[Collected data entries]
= Beginning of Section =

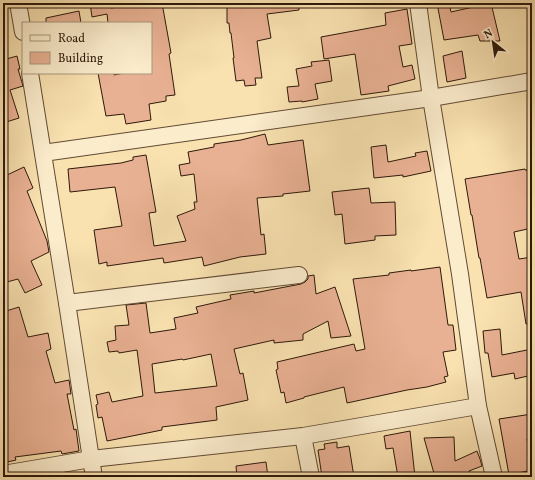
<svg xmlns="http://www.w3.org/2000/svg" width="535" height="480" viewBox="0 0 535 480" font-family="Vollkorn,serif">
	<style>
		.building { fill: #e9b193; stroke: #2e190a; fill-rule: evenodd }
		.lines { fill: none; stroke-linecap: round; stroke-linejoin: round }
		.minor-casing { stroke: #614b34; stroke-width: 18 }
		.minor { stroke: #fbeccc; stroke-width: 16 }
	</style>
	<rect width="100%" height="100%" fill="#f9e1b0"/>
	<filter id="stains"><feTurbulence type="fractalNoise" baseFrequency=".005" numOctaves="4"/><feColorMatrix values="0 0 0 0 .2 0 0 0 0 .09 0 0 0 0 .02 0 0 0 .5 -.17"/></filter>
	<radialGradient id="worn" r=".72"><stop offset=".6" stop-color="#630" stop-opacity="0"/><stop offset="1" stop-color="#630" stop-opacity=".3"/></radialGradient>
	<g class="building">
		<path d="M90 3H110L111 8 144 3H162L171 53 169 54 175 95 166 96V101L149 104 151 120 126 124 124 114 106 116 98 73H114V75L124 73H151V23H108L107 14 92 17Z"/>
		<path d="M227 3H299V10L267 14 271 38 257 41 262 78H255L256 85 245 86 244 80 236 81 233 58H234L231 33H230L229 23H227Z"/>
		<path d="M437 3H449L451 12 491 3 500 41H480L478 35 444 40Z"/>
		<path d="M407 9 412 44 399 46 403 67 412 65 415 79 388 86 389 91 361 95 355 54 324 59 321 37 386 25 385 13Z"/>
		<path d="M79 11 81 23H46V18Z"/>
		<path d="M462 51 466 78 447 82 443 56Z"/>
		<path d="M17 56 20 69H18L23 86 10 90 19 118 3 123V60Z"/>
		<path d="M329 60 332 81 315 84 318 99 302 102V101L289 102 287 87 299 86 296 69 312 66 311 62Z"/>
		<path d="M265 134 268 145 303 140 310 191 283 194V196L257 198 261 235 264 234 266 254 240 257 204 266 202 257 164 263 163 258 107 266V262L99 264 94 230 122 226 115 187 70 192 68 169 121 163 133 160V157L146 155 156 212 149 213 154 246 186 241 177 216 195 209 194 202H197L194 174 181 176 179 165 190 163 188 152 214 147V144L241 140Z"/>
		<path d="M386 145 388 162 416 156 415 153 427 151 431 171 403 177V175L374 178 371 147Z"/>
		<path d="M24 167 33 188 27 191 47 241 49 252 31 261 42 285 25 293 18 279 3 283V179L8 178 7 175Z"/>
		<path d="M525 169V170H532V228L514 232 519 259 532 257V324H526L521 292 487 298 480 258H479L472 215H471L465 179Z"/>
		<path d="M369 188 371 203 395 202 396 235 375 236V240L345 244 342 214 335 215 332 192Z"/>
		<path d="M440 267 448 325H453L456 350 443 352 448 376 444 377 446 382 427 387 407 390 347 403 344 387 304 397V398L286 403 284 392 281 393 276 370 278 369 277 362 354 344 356 351 365 349 353 279 389 275V273L411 270V271Z"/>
		<path d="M314 275 316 294 335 287 351 336 331 338 328 321 303 334V340L274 343V340L234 349 240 374 243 373 248 400 216 407 217 420 162 427V430L107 441 102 417 98 418 96 405 98 404 96 395 109 392 112 402 143 396 137 350 119 353 118 351 109 352 107 342 116 340 115 326 129 325 126 305 146 303 150 333 176 329 174 318 198 313 196 307 231 299 230 295 254 291V293L301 284 305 282 308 279V276ZM211 354 217 386 155 393 152 364 182 359 183 360Z"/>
		<path d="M19 307 28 337 48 333 51 349 46 351 55 383 69 380 71 394H67L74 430 76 429 79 451 62 454 61 451 15 457 16 460 3 463V312Z"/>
		<path d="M500 329 502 355 532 349V375L515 379 514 373 492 377 488 353H485L483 331Z"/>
		<path d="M532 414V438L527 439 531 459H532V470L509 475 499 419Z"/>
		<path d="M410 431 415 477H398L393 448 386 449 384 436Z"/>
		<path d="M454 437 455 461 477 451 480 459 482 466 469 471 472 477H435L424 438Z"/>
		<path d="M337 442V448L349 446 354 477H322L318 450 325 449 324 444Z"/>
		<path d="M266 462 268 477H237L236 466Z"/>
	</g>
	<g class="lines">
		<defs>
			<g id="minor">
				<path d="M18 3 23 32"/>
				<path d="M418 3 431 98 460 274 478 406 494 477"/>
				<path d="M30 73 67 303 91 459 94 477"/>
				<path d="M43 153 431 98 532 81"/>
				<path d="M67 303 299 275"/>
				<path d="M303 436 311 477"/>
				<path d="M3 474 91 459 303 436 478 406"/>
			</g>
		</defs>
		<use href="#minor" class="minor-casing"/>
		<use href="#minor" class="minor"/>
	</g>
	<rect width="535" height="480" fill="none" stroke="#f9e1b0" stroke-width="16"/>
	<rect x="4" y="4" width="527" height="472" fill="none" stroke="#2e190a" stroke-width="2"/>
	<rect x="8" y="8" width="519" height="464" fill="none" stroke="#2e190a"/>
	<rect x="22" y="22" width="130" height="52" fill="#fbeccc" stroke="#a9987e"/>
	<rect x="30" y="35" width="20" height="6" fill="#fbeccc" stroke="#a9987e"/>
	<text x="58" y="42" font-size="12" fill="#2e190a">Road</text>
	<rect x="30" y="52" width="20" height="12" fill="#e9b193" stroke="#a9987e"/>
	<text x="58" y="62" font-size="12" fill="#2e190a">Building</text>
	<g transform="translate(493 42) rotate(330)" stroke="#fbeccc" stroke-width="3" paint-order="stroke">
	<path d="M0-3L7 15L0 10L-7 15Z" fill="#2e190a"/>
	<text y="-6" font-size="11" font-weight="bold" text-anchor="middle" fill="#2e190a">N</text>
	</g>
	<rect width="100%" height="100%" filter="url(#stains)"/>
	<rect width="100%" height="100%" fill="url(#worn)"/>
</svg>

= End of Section =

▶ THE TASK: Each line of the data that holds "worn" should be copied.

▶ EXERCISE RESPONSE:
	<radialGradient id="worn" r=".72"><stop offset=".6" stop-color="#630" stop-opacity="0"/><stop offset="1" stop-color="#630" stop-opacity=".3"/></radialGradient>
	<rect width="100%" height="100%" fill="url(#worn)"/>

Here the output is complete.